Participants with moderately elevated CRP (below 99 mmol/l) and severely elevated CRP (above 100 mmol/l) had significantly higher absolute risk of ICU admission or death of 21.5% (95% CI: 18.1%-24.9%) and 39.2% (95% CI: 35.6%-43%) respectively, compared to an absolute risk of 5% (95% CI: 0-12%) among those with normal CRP. Patients with moderately elevated leukocyte counts (below 15 cells /L), and severely elevated leukocyte count (15 cells/nanoL-30 cells/ηL respectively) had absolute risks of 34.5% (95% CI: 29.5%-39.4%) and 46.6% (95%CI: 38.5%-54.6%) for having the composite outcome respectively, compared to 23.2% (95% CI: 20.4%-22.2%) for patients with normal white blood cells count. Patients with CKD stage III (Glomerular filtration rate (eGFR) between 30-60 ml/min) and those with eGFR< 30 ml/min had significantly higher absolute risk for the composite outcome compared to those with eGFR>60. ( 41.1%(95% CI:35.1%-48%) for those with eGFR 30-60ml/min, 45.9% (95% CI: 34.9%-56.8%) for those with eGFR<30ml/min, and 30.4% (95% CI: 26.7%-34.1%) for those with eGFR>60ml/min) .

Patients with elevated D-dimer (above 0.5 mcg/ml) had higher absolute risk for 30-day mortality or ICU admission compared to those with normal D-dimer (31.8% (95% CI 26.7%-36.8%) vs. 17.5% (95% CI 10.9%-24.1%)).

Patients with elevated cardiac troponin had a significantly higher risk for 30-day mortality and ICU admission compared to those with normal cardiac troponin, with higher risk for those who’s level above 2 times the upper limit of normal (>2 ULN, 57.3%(95% CI43.3%-71.3%), above ULN but <2 ULN, 27.7%(95% CI 16.5%-38.9%), and 9.4%(95% CI(4.2%-14.5%) for those with normal troponin level). Furthermore, those with Procalcitonin level above 0.5 mg/L had an absolute risk of 52.1% (95% CI 41.5%-62.6%) for 30-day mortality or ICU admission compared to 28% (95% CI: 21.1%-34.9%) among those with normal Procalcitonin.

While elevated urea and Alanine aminotransferase (ALT) levels were associated with a trend toward greater absolute risk of either ICU admission or death, the risk difference between those with elevated and normal levels of each did not reach statistical significance. Elevated ferritin was associated with a higher risk for having the composite outcome until 300μg/L, after which the trend declines (an inverted U-shaped association), although this difference did not reach statistical significance.

Study Strengths

The study used a large, nationwide cohort of adults with laboratory-confirmed SARS-CoV-2 infection who were admitted to a hospital in Denmark. The data included in the study were identified using 4 large Danish databases that are well ascertained, which would minimize the risk for misclassification bias.

Limitations

Only about 250 (19%) of the total included participants in the study had laboratory biomarkers for ferritin, D-dimer, troponin and Procalcitonin. Therefore, the study outcomes pertaining to these variables might have been biased if the rest of the cohort had significantly different values from the measured ones.

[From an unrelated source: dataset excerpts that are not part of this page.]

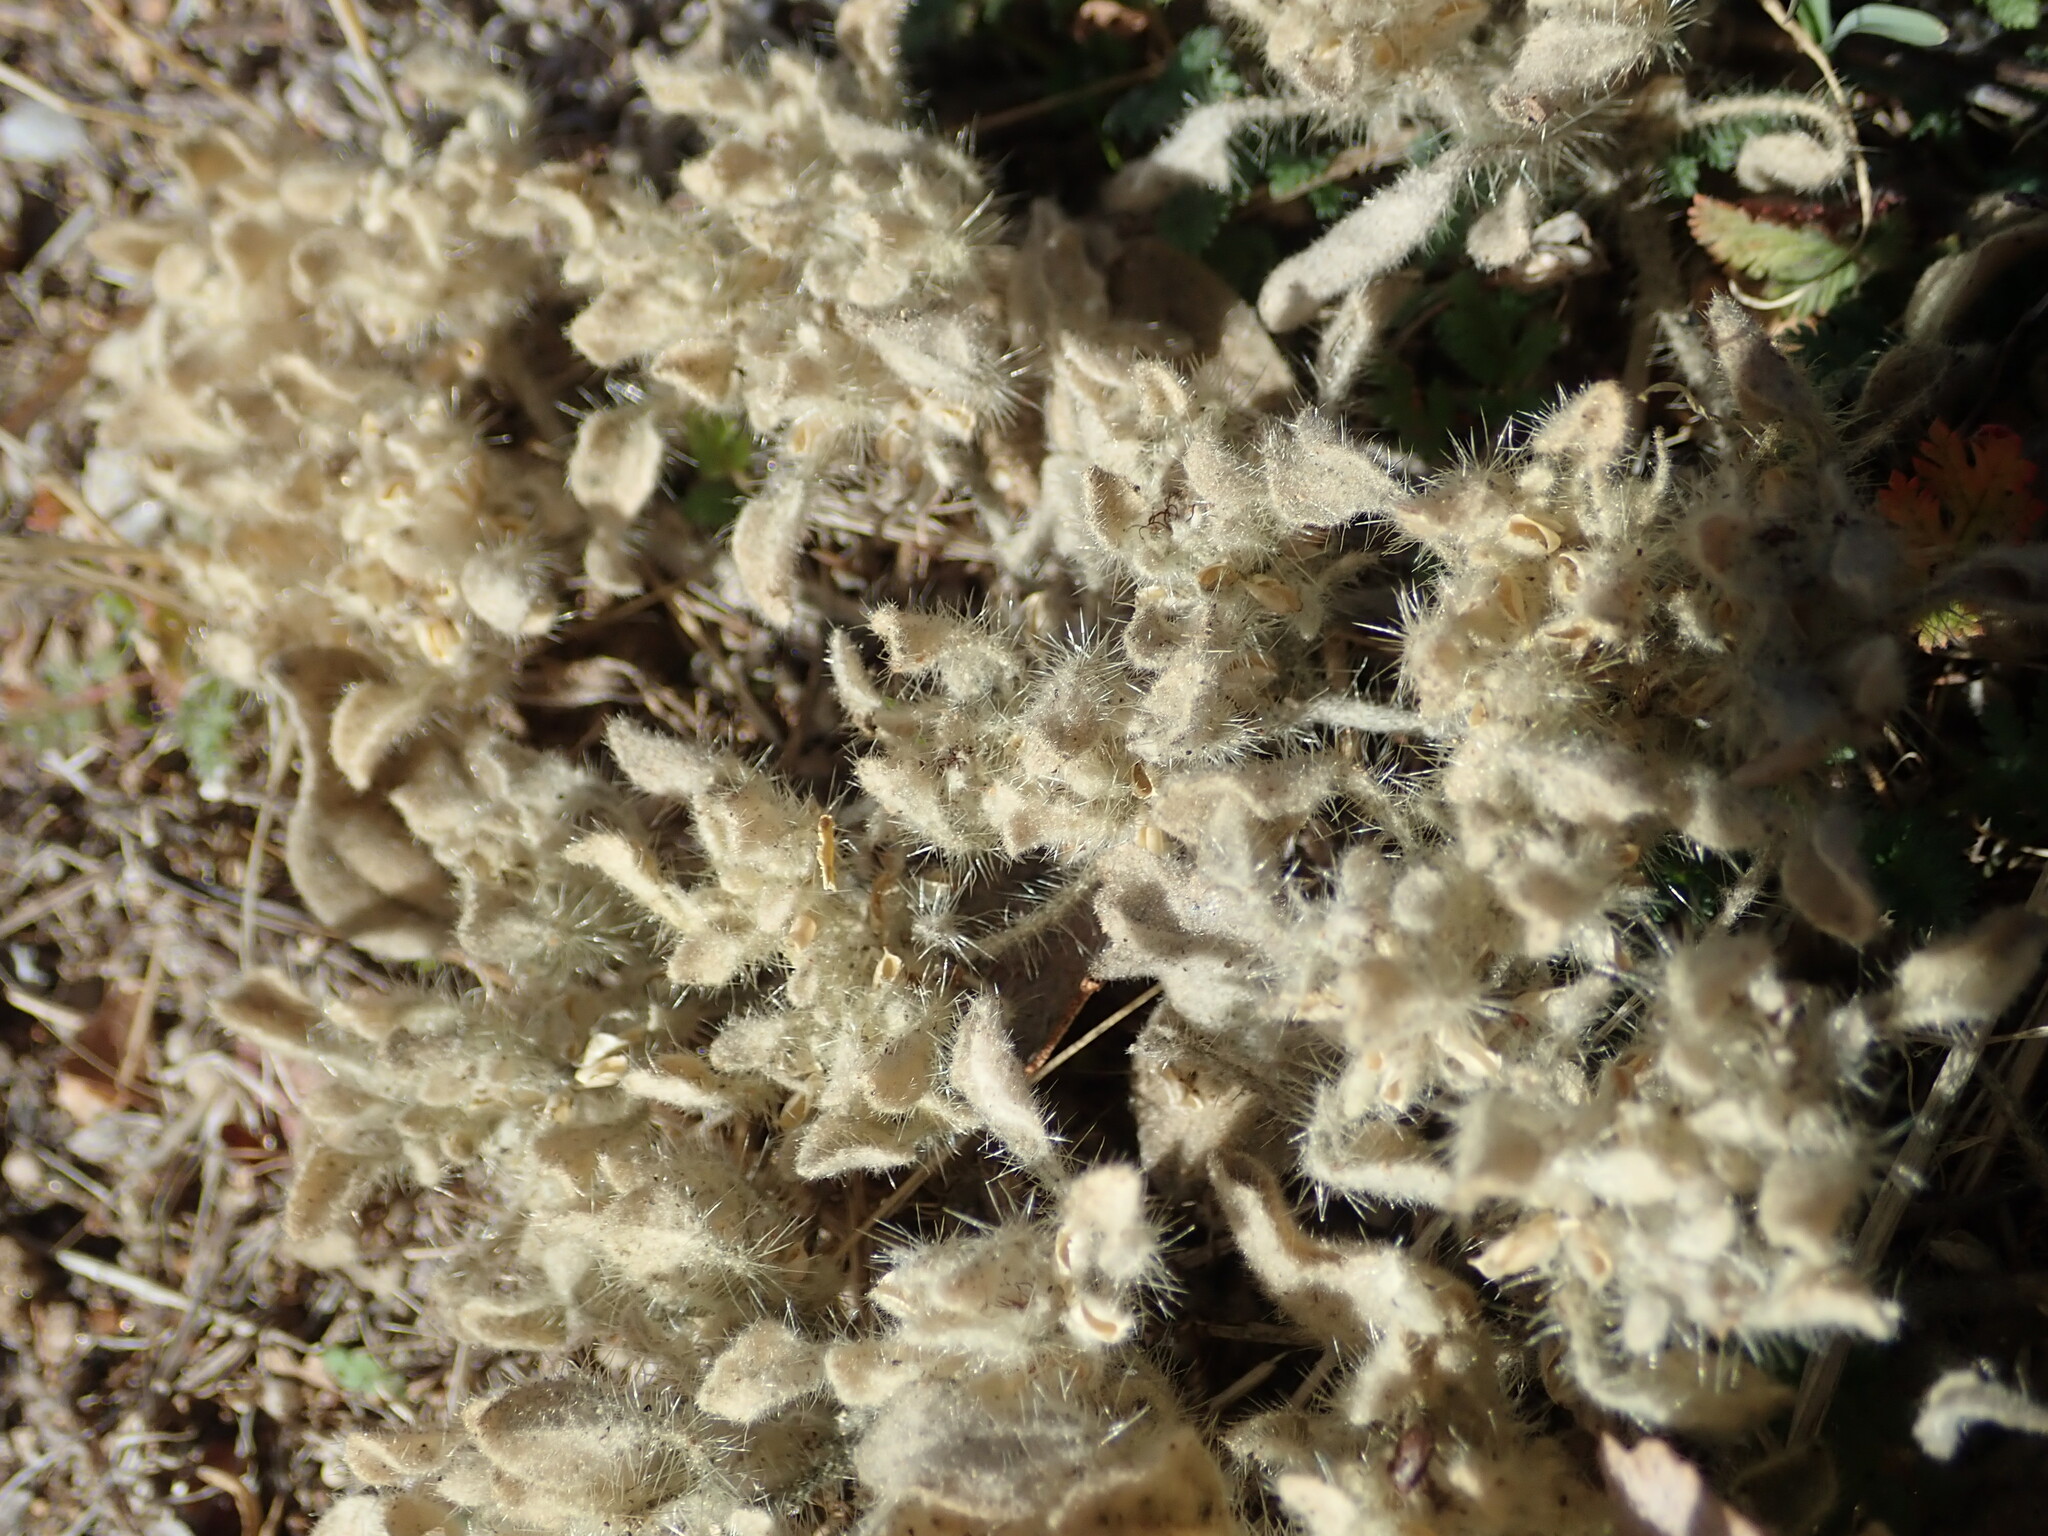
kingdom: Plantae
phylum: Tracheophyta
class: Magnoliopsida
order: Malpighiales
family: Euphorbiaceae
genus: Croton
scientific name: Croton setiger
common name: Dove weed
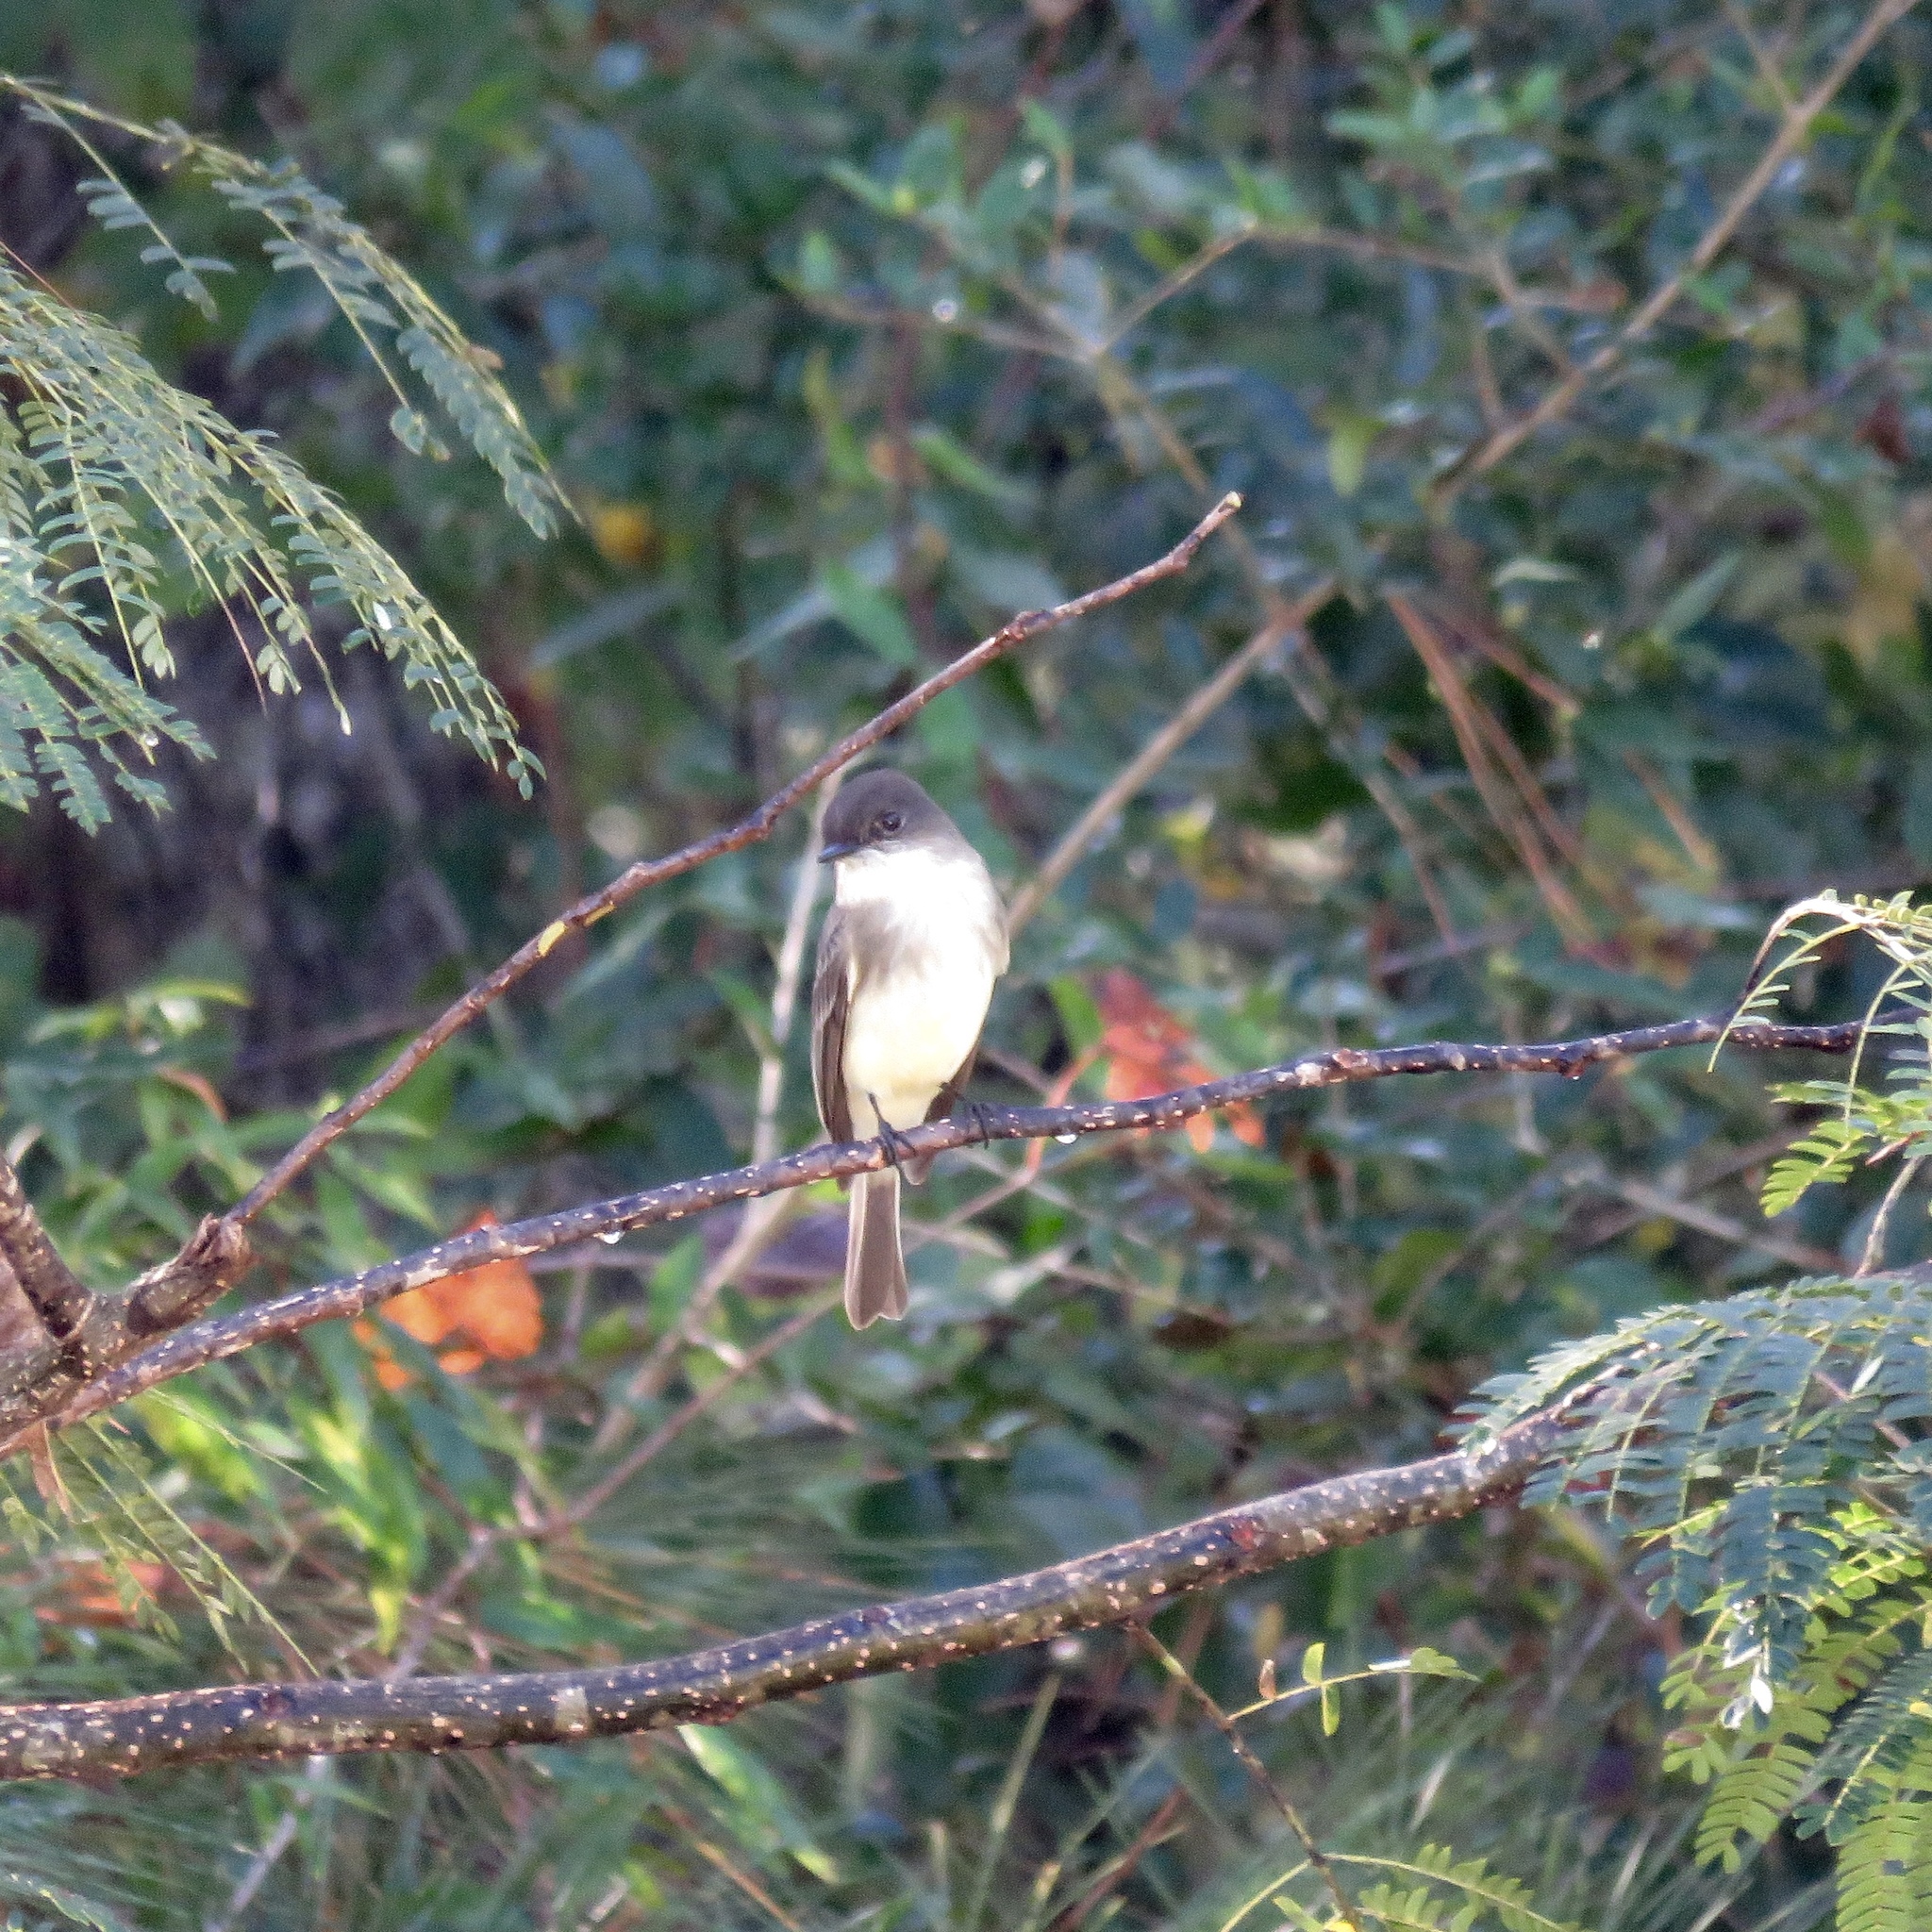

Also, the data lacks important clinical variables pertaining to hospital admission such as hypertension, diabetes, BMI, and smoking history. Moreover, the biomarkers were measured within 24 hours of the patient’s admission to the hospitals, without including information that relates to the time of symptom onset. It is plausible that different levels of study biomarkers among the cohort could be partially attributed to the differences in time from symptoms onset to medical seeking. Results were only age- and sex-adjusted, which limits the independent casual inference between each biomarker and the composite outcome. The study population consisted of those who were admitted to the hospital; therefore, results may not be applicable to those with less severe clinical disease and those in outpatient settings.

Value added

The study adds critical knowledge to the literature regarding the relationship between different levels of clinical biomarkers and the risk of ICU admission or death within 30 days of seeking medical attention.